But I dont know if this is a good idea?

----------

## VoidMage

Is "JMicron IDE" CONFIG_PATA_JMICRON or CONFIG_BLK_DEV_JMICRON ?

----------

## wcg

I do not think logician meant boot with a bootable cd necessarily,

he meant boot with any cd in the drive (like some non-bootable

iso9660 data cd). The point is to see what the permissions are on

/dev/sr0 without opening/closing the tray but with mountable media

already in the drive.

If you use an iso9660 data cd, you can try manually mounting

it after booting with the mount command and see if the permissions

change on mount.

(What happens when you open/close a dvd/cd-rom drive? A uevent.

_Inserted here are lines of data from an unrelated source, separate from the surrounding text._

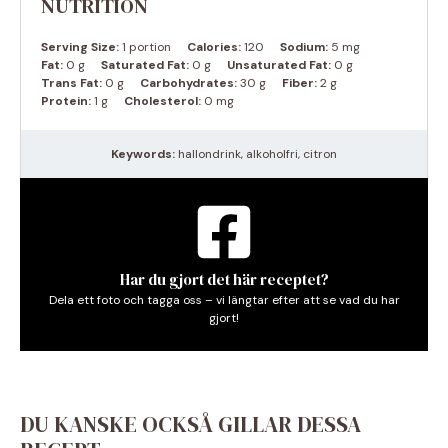
NUTRITION
Serving Size:
1 portion
Calories:
120
Sodium:
5 mg
Fat:
0 g
Saturated Fat:
0 g
Unsaturated Fat:
0 g
Trans Fat:
0 g
Carbohydrates:
30 g
Fiber:
2 g
Protein:
1 g
Cholesterol:
0 mg
Keywords:
hallondrink, alkoholfri, citron
Har du gjort det här receptet?
Dela ett foto och tagga oss – vi längtar efter att se vad du har
gjort!
DU KANSKE OCKSÅ GILLAR DESSA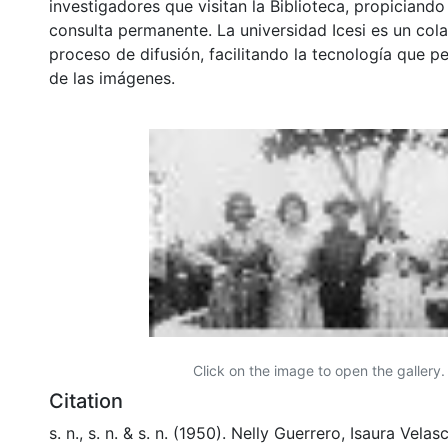
investigadores que visitan la Biblioteca, propiciando
consulta permanente. La universidad Icesi es un col
proceso de difusión, facilitando la tecnología que pe
de las imágenes.
Click on the image to open the gallery.
Citation
s. n., s. n. & s. n. (1950). Nelly Guerrero, Isaura Vela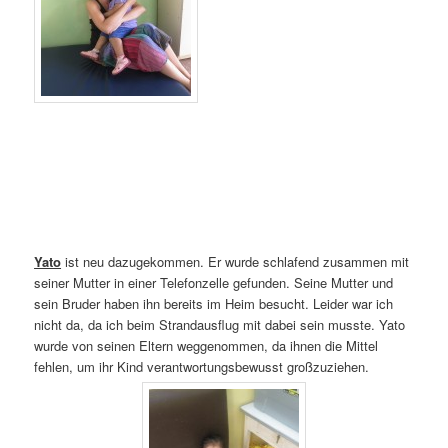
Yato
ist neu dazugekommen. Er wurde schlafend zusammen mit
seiner Mutter in einer Telefonzelle gefunden. Seine Mutter und
sein Bruder haben ihn bereits im Heim besucht. Leider war ich
nicht da, da ich beim Strandausflug mit dabei sein musste. Yato
wurde von seinen Eltern weggenommen, da ihnen die Mittel
fehlen, um ihr Kind verantwortungsbewusst großzuziehen.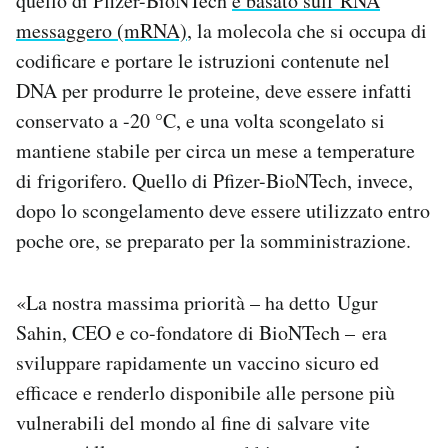
quello di Pfizer-BioNTech
è basato sull’RNA
messaggero (mRNA)
, la molecola che si occupa di
codificare e portare le istruzioni contenute nel
DNA per produrre le proteine, deve essere infatti
conservato a -20 °C, e una volta scongelato si
mantiene stabile per circa un mese a temperature
di frigorifero. Quello di Pfizer-BioNTech, invece,
dopo lo scongelamento deve essere utilizzato entro
poche ore, se preparato per la somministrazione.
«La nostra massima priorità – ha detto
Ugur
Sahin, CEO e co-fondatore di BioNTech – era
sviluppare rapidamente un vaccino sicuro ed
efficace e renderlo disponibile alle persone più
vulnerabili del mondo al fine di salvare vite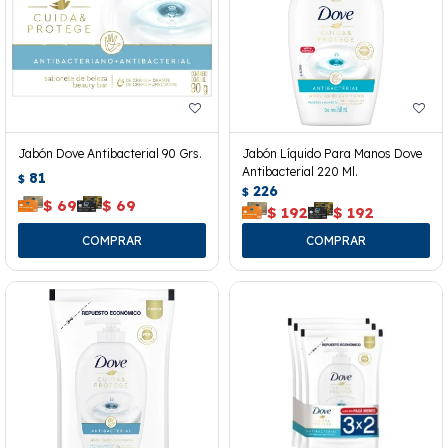
Jabón Dove Antibacterial 90 Grs.
Jabón Líquido Para Manos Dove
Antibacterial 220 Ml.
81
$
226
$
$
69
$
69
$
192
$
192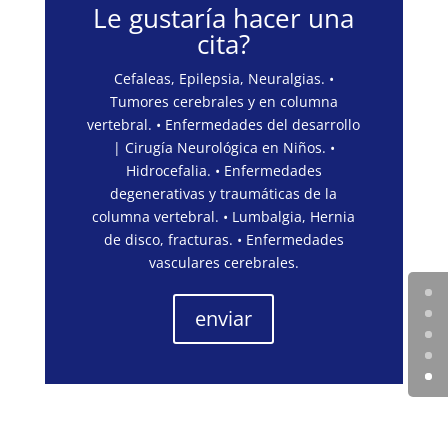
Le gustaría hacer una
cita?
Cefaleas, Epilepsia, Neuralgias. •
Tumores cerebrales y en columna
vertebral. • Enfermedades del desarrollo
| Cirugía Neurológica en Niños. •
Hidrocefalia. • Enfermedades
degenerativas y traumáticas de la
columna vertebral. • Lumbalgia, Hernia
de disco, fracturas. • Enfermedades
vasculares cerebrales.
enviar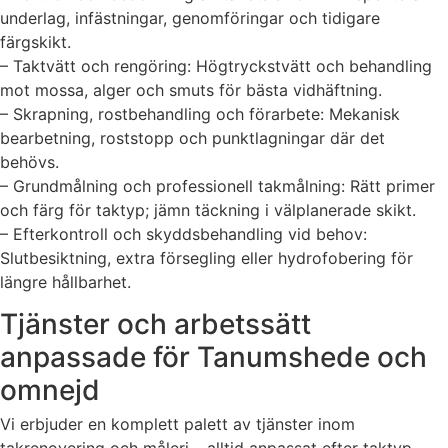
underlag, infästningar, genomföringar och tidigare
färgskikt.
– Taktvätt och rengöring: Högtryckstvätt och behandling
mot mossa, alger och smuts för bästa vidhäftning.
– Skrapning, rostbehandling och förarbete: Mekanisk
bearbetning, roststopp och punktlagningar där det
behövs.
– Grundmålning och professionell takmålning: Rätt primer
och färg för taktyp; jämn täckning i välplanerade skikt.
– Efterkontroll och skyddsbehandling vid behov:
Slutbesiktning, extra försegling eller hydrofobering för
längre hållbarhet.
Tjänster och arbetssätt
anpassade för Tanumshede och
omnejd
Vi erbjuder en komplett palett av tjänster inom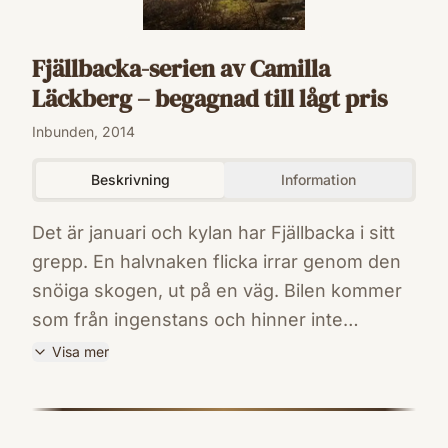
Fjällbacka-serien av Camilla
Läckberg – begagnad till lågt pris
Inbunden, 2014
Beskrivning
Information
Det är januari och kylan har Fjällbacka i sitt
grepp. En halvnaken flicka irrar genom den
snöiga skogen, ut på en väg. Bilen kommer
som från ingenstans och hinner inte
väja.När Patrik Hedström och hans kolleger
Visa mer
får larmet om olyckan är flickan redan
ISBN
identifierad. För fyra månader sedan
9789137137780
Förlag
försvann hon på väg hem från ortens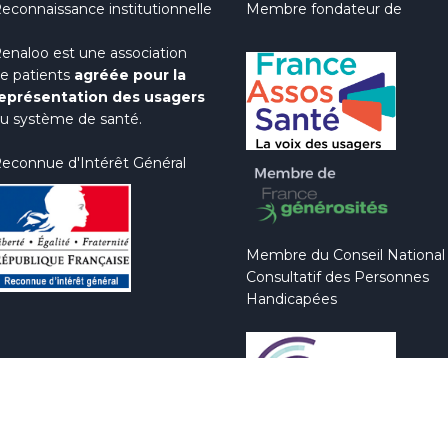
econnaissance institutionnelle
Membre fondateur de
enaloo est une association
e patients
agréée pour la
eprésentation des usagers
u système de santé.
econnue d'Intérêt Général
Membre du Conseil National
Consultatif des Personnes
Handicapées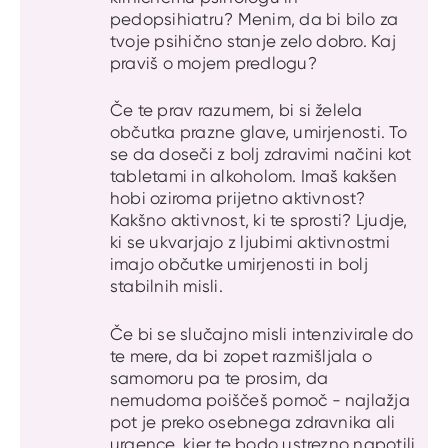
pedopsihiatru? Menim, da bi bilo za
tvoje psihično stanje zelo dobro. Kaj
praviš o mojem predlogu?
Če te prav razumem, bi si želela
občutka prazne glave, umirjenosti. To
se da doseči z bolj zdravimi načini kot
tabletami in alkoholom. Imaš kakšen
hobi oziroma prijetno aktivnost?
Kakšno aktivnost, ki te sprosti? Ljudje,
ki se ukvarjajo z ljubimi aktivnostmi
imajo občutke umirjenosti in bolj
stabilnih misli.
Če bi se slučajno misli intenzivirale do
te mere, da bi zopet razmišljala o
samomoru pa te prosim, da
nemudoma poiščeš pomoč - najlažja
pot je preko osebnega zdravnika ali
urgence, kjer te bodo ustrezno napotili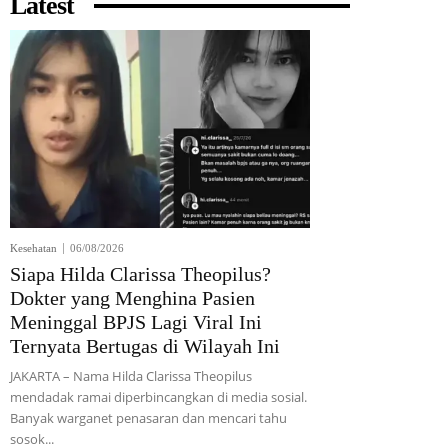
Latest
Kesehatan
06/08/2026
Siapa Hilda Clarissa Theopilus?
Dokter yang Menghina Pasien
Meninggal BPJS Lagi Viral Ini
Ternyata Bertugas di Wilayah Ini
JAKARTA – Nama Hilda Clarissa Theopilus
mendadak ramai diperbincangkan di media sosial.
Banyak warganet penasaran dan mencari tahu
sosok...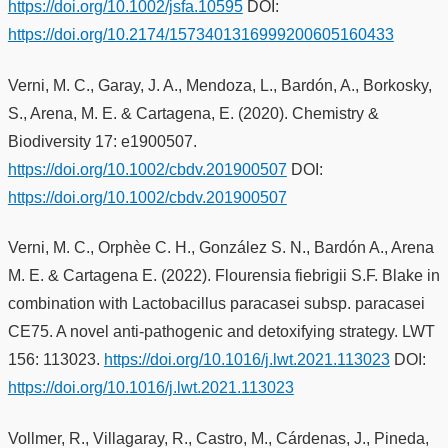
https://doi.org/10.1002/jsfa.10595
DOI:
https://doi.org/10.2174/1573401316999200605160433
Verni, M. C., Garay, J. A., Mendoza, L., Bardón, A., Borkosky,
S., Arena, M. E. & Cartagena, E. (2020). Chemistry &
Biodiversity 17: e1900507.
https://doi.org/10.1002/cbdv.201900507
DOI:
https://doi.org/10.1002/cbdv.201900507
Verni, M. C., Orphèe C. H., González S. N., Bardón A., Arena
M. E. & Cartagena E. (2022). Flourensia fiebrigii S.F. Blake in
combination with Lactobacillus paracasei subsp. paracasei
CE75. A novel anti-pathogenic and detoxifying strategy. LWT
156: 113023.
https://doi.org/10.1016/j.lwt.2021.113023
DOI:
https://doi.org/10.1016/j.lwt.2021.113023
Vollmer, R., Villagaray, R., Castro, M., Cárdenas, J., Pineda,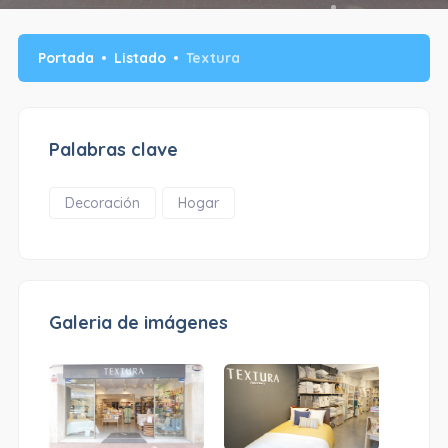
Portada
Listado
Textura
Palabras clave
Decoración
Hogar
Galeria de imágenes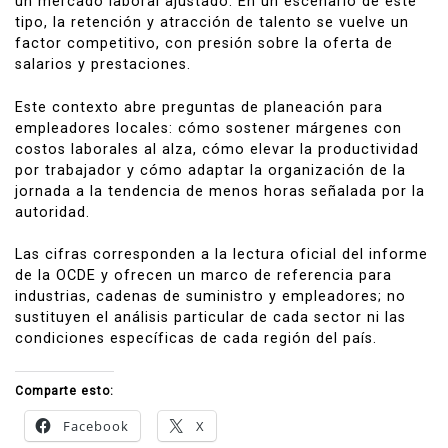
un mercado laboral ajustado. En un escenario de este
tipo, la retención y atracción de talento se vuelve un
factor competitivo, con presión sobre la oferta de
salarios y prestaciones.
Este contexto abre preguntas de planeación para
empleadores locales: cómo sostener márgenes con
costos laborales al alza, cómo elevar la productividad
por trabajador y cómo adaptar la organización de la
jornada a la tendencia de menos horas señalada por la
autoridad.
Las cifras corresponden a la lectura oficial del informe
de la OCDE y ofrecen un marco de referencia para
industrias, cadenas de suministro y empleadores; no
sustituyen el análisis particular de cada sector ni las
condiciones específicas de cada región del país.
Comparte esto:
Facebook
X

What monitors uevents? udev, X input driver, I do not know what all

else. So there is a good chance that this relates to some default

behavoir of udev in the absence of an applicable rule. But is the actual

result dependent on recognition of the device event or recognition

of the inserted media? That seems to be the sense of logician's question.)

----------

## Lord_Raptor

The drive starts with the correct permissions "brwrwrw root cdrom". I saw in the udev log, that the rule concerning the cdrom drive is not executed again after the system is running, I dont know why. This means the last rule that is executed regarding this device is the standart block device rule, which explains the permissions. The question is, why is the other rule not executed and why on the other hand is the additional rule I inserted executed.

@VoidMage: I dont know what you mean, how to I check that? Are those kernel settings?

----------

## VoidMage

Yes, those two are kernel settings.

----------